Decoding Some Basic AI Jargon With Chai

Vidit VatsVidit Vats
3 min read

Vectors: -

  • When we deal with unstructured data, it has no descriptive attributes i.e. we cannot define the properties that we can store.

  • In order to get rid of the previous behavior, we make Vector Transformation of the data.

  • It is generally represented in the form of a 1-D Array.

Transformers: -

  • Transformers belong to a type of “Deep Learning Architecture” that consists of 2 phases mainly called Encoding and Decoding Phase.
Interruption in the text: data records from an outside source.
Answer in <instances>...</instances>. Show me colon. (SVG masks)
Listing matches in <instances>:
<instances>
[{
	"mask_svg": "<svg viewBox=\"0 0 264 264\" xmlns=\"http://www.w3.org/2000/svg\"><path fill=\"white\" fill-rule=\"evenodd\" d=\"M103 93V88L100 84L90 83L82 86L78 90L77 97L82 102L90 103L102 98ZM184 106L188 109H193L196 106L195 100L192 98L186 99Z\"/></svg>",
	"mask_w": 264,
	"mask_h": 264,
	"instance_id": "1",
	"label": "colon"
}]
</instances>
  • The term was first quoted in the Research Paper titled “Attention Is All You Need” published by Google in 2017.

Encoder: -

  • This unit is responsible for initiating the “Tokenisation” Phase. Basically, it is responsible for breaking the input query into the minimum possible unit of data called tokens.

  • Consider a simple query: What is your name
    There are 4 words in this input query, Therefore we have 4 tokens here.
    Keep in mind that only the count of unique tokens is maintained.

Decoder: -

  • Decoder is a unit that generates output one-word at a time.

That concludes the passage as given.